■ Records for the exercise:
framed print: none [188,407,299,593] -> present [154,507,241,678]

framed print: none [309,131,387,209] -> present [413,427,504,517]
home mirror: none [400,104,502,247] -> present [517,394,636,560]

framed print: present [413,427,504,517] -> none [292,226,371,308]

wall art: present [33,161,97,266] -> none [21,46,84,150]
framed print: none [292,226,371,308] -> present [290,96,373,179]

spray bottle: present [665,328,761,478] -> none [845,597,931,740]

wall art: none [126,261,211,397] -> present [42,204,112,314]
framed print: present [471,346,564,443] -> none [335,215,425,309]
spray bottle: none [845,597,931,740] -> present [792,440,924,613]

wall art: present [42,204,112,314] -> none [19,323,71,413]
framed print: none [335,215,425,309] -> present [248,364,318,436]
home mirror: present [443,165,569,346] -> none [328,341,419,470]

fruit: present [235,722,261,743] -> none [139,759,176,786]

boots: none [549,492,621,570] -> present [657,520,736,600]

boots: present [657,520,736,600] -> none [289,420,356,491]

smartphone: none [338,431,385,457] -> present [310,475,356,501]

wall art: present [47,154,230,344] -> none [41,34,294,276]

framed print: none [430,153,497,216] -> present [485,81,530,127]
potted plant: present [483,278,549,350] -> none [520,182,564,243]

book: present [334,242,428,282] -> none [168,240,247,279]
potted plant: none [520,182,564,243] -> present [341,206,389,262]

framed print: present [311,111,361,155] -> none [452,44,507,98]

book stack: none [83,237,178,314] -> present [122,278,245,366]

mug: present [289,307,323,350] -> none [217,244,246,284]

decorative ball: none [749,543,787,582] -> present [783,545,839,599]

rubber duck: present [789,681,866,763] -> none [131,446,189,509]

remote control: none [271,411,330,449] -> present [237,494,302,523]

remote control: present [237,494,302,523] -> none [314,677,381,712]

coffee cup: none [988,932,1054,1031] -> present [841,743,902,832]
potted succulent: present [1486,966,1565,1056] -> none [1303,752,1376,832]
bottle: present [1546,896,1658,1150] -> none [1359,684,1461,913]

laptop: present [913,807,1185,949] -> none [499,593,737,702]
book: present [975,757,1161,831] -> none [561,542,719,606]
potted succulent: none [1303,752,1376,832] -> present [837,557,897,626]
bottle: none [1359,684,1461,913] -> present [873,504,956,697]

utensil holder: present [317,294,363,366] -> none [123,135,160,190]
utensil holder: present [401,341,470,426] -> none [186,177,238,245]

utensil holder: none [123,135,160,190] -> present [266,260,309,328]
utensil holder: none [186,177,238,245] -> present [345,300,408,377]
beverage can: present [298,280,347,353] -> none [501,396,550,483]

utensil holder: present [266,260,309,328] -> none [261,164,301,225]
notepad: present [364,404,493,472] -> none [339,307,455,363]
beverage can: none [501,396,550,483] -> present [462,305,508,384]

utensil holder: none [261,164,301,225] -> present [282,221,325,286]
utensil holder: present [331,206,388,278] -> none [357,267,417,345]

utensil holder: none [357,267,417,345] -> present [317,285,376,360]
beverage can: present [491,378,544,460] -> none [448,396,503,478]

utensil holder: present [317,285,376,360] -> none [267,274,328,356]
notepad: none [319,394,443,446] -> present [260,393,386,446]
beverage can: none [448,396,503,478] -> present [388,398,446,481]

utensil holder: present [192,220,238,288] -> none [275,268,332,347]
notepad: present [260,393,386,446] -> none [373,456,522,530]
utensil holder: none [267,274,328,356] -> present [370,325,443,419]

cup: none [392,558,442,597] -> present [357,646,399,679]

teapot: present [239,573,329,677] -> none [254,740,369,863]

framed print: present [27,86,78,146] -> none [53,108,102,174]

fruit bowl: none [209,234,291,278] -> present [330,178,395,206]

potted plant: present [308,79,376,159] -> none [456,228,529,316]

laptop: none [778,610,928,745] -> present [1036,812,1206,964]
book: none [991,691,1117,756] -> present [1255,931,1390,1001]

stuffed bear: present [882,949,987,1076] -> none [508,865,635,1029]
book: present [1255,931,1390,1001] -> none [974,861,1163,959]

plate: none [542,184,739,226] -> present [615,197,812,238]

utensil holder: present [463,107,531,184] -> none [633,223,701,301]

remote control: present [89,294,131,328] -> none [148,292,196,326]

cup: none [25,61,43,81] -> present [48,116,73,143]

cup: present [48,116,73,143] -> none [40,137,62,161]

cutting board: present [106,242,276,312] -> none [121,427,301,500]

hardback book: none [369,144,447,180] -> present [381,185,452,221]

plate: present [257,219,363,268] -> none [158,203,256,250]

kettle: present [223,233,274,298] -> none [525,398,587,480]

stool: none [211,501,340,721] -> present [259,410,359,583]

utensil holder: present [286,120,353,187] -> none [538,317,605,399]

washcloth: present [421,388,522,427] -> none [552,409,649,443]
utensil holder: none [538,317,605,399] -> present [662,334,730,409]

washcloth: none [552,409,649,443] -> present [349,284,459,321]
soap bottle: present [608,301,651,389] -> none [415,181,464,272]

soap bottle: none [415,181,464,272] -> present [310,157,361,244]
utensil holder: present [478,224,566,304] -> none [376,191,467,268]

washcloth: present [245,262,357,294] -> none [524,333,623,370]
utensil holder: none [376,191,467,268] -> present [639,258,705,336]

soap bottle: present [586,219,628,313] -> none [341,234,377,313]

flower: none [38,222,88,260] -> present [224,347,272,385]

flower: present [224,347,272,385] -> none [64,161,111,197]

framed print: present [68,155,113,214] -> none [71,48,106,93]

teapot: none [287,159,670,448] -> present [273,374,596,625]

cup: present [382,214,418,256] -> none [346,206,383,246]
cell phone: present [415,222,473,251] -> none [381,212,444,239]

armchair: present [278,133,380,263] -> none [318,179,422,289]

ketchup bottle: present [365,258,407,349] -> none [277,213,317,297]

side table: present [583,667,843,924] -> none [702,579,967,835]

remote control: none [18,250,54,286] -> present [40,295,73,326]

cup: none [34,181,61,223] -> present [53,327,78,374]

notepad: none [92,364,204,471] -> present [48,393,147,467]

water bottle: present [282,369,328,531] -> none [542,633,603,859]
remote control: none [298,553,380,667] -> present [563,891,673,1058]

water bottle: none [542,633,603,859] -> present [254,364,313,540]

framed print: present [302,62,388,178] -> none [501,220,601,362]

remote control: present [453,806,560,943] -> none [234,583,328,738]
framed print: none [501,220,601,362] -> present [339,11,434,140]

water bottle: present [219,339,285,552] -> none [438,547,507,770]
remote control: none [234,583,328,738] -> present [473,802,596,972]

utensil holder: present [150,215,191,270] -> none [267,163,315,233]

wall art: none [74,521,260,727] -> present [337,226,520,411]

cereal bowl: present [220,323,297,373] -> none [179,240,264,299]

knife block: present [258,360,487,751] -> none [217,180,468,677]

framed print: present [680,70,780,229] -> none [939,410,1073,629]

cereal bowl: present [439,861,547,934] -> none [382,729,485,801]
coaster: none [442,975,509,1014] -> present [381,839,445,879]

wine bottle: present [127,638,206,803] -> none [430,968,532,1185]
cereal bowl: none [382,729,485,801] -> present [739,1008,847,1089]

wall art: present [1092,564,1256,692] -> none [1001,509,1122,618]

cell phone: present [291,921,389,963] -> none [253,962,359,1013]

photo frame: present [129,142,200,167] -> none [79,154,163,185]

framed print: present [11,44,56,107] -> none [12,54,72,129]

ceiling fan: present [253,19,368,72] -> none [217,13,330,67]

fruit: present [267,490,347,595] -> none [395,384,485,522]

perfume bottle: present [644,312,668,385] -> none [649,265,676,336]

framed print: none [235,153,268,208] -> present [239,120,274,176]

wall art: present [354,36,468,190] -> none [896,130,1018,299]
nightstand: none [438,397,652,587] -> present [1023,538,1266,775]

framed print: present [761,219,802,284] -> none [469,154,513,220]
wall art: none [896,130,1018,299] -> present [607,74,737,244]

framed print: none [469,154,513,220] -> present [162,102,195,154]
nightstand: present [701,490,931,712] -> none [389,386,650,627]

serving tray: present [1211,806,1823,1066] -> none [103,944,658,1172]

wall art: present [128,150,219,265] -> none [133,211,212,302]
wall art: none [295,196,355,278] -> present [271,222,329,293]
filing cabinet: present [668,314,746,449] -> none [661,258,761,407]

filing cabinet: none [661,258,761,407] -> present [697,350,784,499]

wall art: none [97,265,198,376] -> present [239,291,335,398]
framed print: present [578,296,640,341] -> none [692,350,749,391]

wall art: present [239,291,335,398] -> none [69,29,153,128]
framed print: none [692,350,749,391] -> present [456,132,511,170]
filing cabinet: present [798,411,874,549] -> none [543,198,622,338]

■ Exercise instructions: The answer is the run of lines above from the line containing "utensil holder: present [150,215,191,270]" through the line containing "wall art: none [896,130,1018,299]", copied exactly and alone.

■ Answer below:
utensil holder: present [150,215,191,270] -> none [267,163,315,233]

wall art: none [74,521,260,727] -> present [337,226,520,411]

cereal bowl: present [220,323,297,373] -> none [179,240,264,299]

knife block: present [258,360,487,751] -> none [217,180,468,677]

framed print: present [680,70,780,229] -> none [939,410,1073,629]

cereal bowl: present [439,861,547,934] -> none [382,729,485,801]
coaster: none [442,975,509,1014] -> present [381,839,445,879]

wine bottle: present [127,638,206,803] -> none [430,968,532,1185]
cereal bowl: none [382,729,485,801] -> present [739,1008,847,1089]

wall art: present [1092,564,1256,692] -> none [1001,509,1122,618]

cell phone: present [291,921,389,963] -> none [253,962,359,1013]

photo frame: present [129,142,200,167] -> none [79,154,163,185]

framed print: present [11,44,56,107] -> none [12,54,72,129]

ceiling fan: present [253,19,368,72] -> none [217,13,330,67]

fruit: present [267,490,347,595] -> none [395,384,485,522]

perfume bottle: present [644,312,668,385] -> none [649,265,676,336]

framed print: none [235,153,268,208] -> present [239,120,274,176]

wall art: present [354,36,468,190] -> none [896,130,1018,299]
nightstand: none [438,397,652,587] -> present [1023,538,1266,775]

framed print: present [761,219,802,284] -> none [469,154,513,220]
wall art: none [896,130,1018,299] -> present [607,74,737,244]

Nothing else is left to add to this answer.